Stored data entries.
=-=-=
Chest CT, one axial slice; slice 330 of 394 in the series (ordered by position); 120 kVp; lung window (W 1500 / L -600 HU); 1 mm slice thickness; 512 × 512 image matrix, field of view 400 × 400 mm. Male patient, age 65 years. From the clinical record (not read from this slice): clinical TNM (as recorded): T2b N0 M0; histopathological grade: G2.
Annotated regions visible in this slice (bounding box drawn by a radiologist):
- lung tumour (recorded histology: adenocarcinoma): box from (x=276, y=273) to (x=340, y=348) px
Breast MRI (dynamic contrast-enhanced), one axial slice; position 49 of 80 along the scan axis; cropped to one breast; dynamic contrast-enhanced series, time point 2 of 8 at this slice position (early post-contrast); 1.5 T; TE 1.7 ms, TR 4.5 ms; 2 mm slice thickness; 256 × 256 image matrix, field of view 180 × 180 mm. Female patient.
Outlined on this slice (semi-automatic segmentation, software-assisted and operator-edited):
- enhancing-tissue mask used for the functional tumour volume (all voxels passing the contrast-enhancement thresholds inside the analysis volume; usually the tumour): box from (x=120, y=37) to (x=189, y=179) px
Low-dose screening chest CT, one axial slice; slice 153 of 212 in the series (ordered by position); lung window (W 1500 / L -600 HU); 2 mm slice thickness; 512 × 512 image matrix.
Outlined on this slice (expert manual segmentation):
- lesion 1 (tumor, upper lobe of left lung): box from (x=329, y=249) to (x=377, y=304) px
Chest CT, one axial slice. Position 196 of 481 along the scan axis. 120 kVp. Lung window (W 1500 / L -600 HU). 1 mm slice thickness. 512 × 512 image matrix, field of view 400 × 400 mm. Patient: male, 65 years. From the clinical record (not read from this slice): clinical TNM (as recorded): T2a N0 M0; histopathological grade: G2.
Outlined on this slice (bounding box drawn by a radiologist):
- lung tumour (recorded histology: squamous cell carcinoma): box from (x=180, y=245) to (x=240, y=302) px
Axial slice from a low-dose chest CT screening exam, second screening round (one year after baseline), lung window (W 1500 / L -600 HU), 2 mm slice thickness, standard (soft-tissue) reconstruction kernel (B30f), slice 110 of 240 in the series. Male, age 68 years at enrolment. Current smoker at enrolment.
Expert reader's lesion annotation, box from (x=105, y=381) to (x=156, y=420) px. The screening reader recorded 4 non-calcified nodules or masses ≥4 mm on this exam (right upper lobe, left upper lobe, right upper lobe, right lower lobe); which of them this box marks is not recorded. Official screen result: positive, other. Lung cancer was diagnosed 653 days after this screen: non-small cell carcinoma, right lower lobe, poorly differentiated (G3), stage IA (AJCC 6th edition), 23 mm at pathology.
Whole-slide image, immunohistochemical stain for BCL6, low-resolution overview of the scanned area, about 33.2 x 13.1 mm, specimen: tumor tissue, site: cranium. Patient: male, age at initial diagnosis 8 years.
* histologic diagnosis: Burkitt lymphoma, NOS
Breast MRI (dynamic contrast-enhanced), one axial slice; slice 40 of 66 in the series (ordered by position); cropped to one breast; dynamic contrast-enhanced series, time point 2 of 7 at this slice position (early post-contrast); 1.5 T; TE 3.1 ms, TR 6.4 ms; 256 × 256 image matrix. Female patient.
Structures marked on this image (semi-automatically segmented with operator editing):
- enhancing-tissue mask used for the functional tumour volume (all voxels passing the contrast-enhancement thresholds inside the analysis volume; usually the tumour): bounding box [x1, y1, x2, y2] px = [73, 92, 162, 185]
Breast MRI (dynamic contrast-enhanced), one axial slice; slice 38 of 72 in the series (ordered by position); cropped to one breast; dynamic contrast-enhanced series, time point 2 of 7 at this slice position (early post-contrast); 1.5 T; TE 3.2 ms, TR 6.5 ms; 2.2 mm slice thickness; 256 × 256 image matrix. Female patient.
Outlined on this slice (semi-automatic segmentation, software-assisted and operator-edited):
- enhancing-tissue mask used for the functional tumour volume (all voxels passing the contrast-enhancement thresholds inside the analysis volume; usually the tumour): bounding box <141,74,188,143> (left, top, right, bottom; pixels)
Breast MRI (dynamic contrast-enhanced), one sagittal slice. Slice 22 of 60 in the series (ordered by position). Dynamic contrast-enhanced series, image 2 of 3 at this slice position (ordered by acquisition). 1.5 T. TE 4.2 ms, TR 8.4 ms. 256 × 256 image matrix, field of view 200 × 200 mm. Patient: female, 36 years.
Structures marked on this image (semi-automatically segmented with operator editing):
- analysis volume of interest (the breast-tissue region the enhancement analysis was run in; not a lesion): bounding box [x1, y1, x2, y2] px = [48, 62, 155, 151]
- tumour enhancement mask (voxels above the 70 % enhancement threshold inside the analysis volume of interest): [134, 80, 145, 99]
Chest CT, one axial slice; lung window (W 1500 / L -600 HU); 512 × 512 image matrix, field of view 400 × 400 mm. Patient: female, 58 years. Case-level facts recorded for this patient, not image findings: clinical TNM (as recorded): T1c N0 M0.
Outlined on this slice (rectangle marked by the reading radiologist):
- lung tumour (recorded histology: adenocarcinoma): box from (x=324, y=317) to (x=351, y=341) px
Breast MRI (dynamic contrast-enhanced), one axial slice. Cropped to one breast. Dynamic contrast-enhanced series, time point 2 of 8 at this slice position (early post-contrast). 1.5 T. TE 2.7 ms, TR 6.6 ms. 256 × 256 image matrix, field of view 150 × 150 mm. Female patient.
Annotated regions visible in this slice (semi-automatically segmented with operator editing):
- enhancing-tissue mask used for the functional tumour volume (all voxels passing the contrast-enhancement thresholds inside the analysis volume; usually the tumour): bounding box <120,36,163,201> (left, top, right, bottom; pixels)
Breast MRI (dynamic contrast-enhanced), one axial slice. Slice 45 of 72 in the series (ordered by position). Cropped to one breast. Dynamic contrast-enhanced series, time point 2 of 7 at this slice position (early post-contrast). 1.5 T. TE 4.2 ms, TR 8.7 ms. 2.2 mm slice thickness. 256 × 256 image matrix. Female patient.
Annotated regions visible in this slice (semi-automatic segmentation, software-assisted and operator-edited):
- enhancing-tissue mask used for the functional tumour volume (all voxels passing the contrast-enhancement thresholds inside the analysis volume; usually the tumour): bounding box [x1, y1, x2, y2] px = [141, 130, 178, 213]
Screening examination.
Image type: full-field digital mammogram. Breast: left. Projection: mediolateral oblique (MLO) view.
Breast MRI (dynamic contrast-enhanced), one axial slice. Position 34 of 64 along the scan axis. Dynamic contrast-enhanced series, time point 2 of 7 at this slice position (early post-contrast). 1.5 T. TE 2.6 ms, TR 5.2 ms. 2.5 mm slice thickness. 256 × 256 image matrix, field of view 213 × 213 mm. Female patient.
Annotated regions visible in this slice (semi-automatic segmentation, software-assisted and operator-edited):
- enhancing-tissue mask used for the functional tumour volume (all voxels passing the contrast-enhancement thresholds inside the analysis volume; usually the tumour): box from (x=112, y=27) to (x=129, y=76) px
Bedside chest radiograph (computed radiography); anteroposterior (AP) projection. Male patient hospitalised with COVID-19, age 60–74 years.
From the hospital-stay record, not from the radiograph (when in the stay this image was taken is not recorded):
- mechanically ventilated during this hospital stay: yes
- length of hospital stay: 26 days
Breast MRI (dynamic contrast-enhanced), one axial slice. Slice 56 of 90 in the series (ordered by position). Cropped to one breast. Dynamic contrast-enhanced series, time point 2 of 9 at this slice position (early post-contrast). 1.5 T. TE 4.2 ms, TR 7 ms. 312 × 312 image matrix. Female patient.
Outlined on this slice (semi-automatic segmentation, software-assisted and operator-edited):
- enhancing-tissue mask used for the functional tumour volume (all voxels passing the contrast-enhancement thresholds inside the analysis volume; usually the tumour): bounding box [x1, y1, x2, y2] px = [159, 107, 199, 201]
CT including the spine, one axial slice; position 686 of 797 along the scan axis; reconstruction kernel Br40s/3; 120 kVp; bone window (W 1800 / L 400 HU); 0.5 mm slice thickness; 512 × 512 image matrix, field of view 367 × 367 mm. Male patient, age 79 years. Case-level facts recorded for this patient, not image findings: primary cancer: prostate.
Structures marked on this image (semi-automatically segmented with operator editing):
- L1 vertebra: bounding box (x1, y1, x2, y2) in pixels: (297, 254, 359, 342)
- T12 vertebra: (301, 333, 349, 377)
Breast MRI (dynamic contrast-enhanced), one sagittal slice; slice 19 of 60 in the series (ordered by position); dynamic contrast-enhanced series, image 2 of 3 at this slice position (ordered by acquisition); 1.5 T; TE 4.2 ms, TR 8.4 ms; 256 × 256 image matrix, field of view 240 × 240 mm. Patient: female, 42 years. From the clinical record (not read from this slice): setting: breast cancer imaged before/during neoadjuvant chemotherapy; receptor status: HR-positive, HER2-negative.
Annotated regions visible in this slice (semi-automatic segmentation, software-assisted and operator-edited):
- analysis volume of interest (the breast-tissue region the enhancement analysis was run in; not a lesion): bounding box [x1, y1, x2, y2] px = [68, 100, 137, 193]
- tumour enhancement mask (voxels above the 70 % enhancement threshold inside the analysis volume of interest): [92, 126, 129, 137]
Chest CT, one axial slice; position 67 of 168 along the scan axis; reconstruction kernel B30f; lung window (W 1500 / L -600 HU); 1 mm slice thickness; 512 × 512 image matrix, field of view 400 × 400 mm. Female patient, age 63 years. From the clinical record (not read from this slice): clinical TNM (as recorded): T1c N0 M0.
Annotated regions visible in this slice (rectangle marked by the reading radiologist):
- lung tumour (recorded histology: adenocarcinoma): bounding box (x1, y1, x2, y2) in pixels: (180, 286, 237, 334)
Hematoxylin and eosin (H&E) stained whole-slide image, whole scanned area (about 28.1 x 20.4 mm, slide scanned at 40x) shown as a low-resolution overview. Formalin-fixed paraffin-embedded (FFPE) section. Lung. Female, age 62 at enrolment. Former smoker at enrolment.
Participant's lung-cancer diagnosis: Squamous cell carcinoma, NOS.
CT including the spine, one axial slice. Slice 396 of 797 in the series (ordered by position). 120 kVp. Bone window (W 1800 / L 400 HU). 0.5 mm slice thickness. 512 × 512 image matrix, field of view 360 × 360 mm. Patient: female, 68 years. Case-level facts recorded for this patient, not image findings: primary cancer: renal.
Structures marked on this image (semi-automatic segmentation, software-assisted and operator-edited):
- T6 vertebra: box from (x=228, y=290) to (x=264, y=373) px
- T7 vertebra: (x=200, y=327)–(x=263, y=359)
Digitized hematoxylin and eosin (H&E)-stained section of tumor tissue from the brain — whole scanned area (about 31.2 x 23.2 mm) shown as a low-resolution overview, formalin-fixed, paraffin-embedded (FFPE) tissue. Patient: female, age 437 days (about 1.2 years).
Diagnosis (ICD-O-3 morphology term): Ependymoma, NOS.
=-=-=
YOUR GOAL.
Copy out the lines above exactly, beginning at the one that contains "<120,36,163,201> (left, top, right, bottom; pixels)" and ending at the one that contains "213 mm. Female patient.".

ANSWER TO THIS PROBLEM.
- enhancing-tissue mask used for the functional tumour volume (all voxels passing the contrast-enhancement thresholds inside the analysis volume; usually the tumour): bounding box <120,36,163,201> (left, top, right, bottom; pixels)
Breast MRI (dynamic contrast-enhanced), one axial slice. Slice 45 of 72 in the series (ordered by position). Cropped to one breast. Dynamic contrast-enhanced series, time point 2 of 7 at this slice position (early post-contrast). 1.5 T. TE 4.2 ms, TR 8.7 ms. 2.2 mm slice thickness. 256 × 256 image matrix. Female patient.
Annotated regions visible in this slice (semi-automatic segmentation, software-assisted and operator-edited):
- enhancing-tissue mask used for the functional tumour volume (all voxels passing the contrast-enhancement thresholds inside the analysis volume; usually the tumour): bounding box [x1, y1, x2, y2] px = [141, 130, 178, 213]
Screening examination.
Image type: full-field digital mammogram. Breast: left. Projection: mediolateral oblique (MLO) view.
Breast MRI (dynamic contrast-enhanced), one axial slice. Position 34 of 64 along the scan axis. Dynamic contrast-enhanced series, time point 2 of 7 at this slice position (early post-contrast). 1.5 T. TE 2.6 ms, TR 5.2 ms. 2.5 mm slice thickness. 256 × 256 image matrix, field of view 213 × 213 mm. Female patient.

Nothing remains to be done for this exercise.